Community gardens are a way for people who don’t own land, including apartment-dwellers, to produce fresh, local, organic produce at a very low cost. In addition to being an important food source for the families and organizations that farm them, community gardens have also become a source of local produce for the wider community—in 2009 the Interbay P-Patch alone donated over 5,000 pounds of produce to the local food bank. In the city of Seattle, over 2,000 people are on a waiting list for P-Patches.

The 2008 Comprehensive Plan required the Executive to develop an inventory of County-owned or managed facilities and properties that could be feasible for use by community gardens. The initial inventory, done with the assistance of a team of students from the University of Washington’s Urban Planning Department, found that the County owns more than 2,000 parcels of land in urban areas. Of those parcels, 24 have been determined to be potential community gardens.

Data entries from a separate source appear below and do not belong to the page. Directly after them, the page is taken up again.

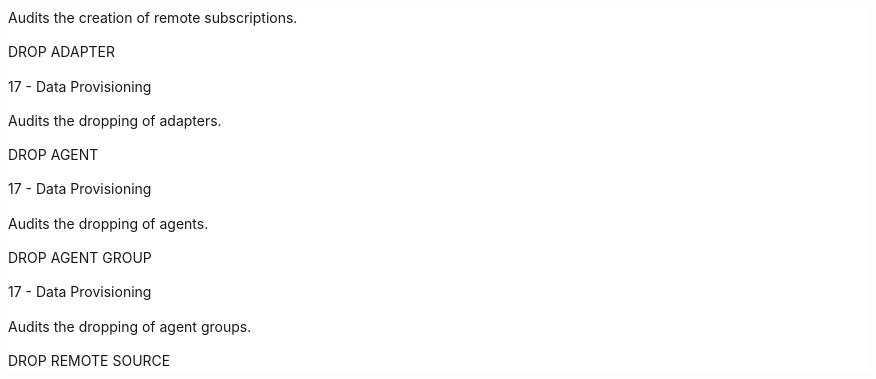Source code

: Audits the creation of remote subscriptions.

</td>
</tr>
<tr>
<td valign="top">

DROP ADAPTER

</td>
<td valign="top">

17 - Data Provisioning

</td>
<td valign="top">

Audits the dropping of adapters.

</td>
</tr>
<tr>
<td valign="top">

DROP AGENT

</td>
<td valign="top">

17 - Data Provisioning

</td>
<td valign="top">

Audits the dropping of agents.

</td>
</tr>
<tr>
<td valign="top">

DROP AGENT GROUP

</td>
<td valign="top">

17 - Data Provisioning

</td>
<td valign="top">

Audits the dropping of agent groups.

</td>
</tr>
<tr>
<td valign="top">

DROP REMOTE SOURCE

</td>
<td valign="top">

Last year, the Council called on the Executive to develop a plan for creating and managing community gardens on County-owned property. The motion adopted by the Council today accepts the Executive’s plan.

The proposed plan acknowledges the County’s limited financial resources, recommending a program model that leverages the County’s expertise and other potential non-financial contributions. It does not propose that the County be actively involved in creating and managing community gardens, but rather that the County focus on establishing partnerships with community-based organizations and other entities that will take the lead to establish, manage, and sustain the garden sites. King County’s limited role would involve coordinating use agreements and helping to connect interested parties with potential sites on County-owned properties.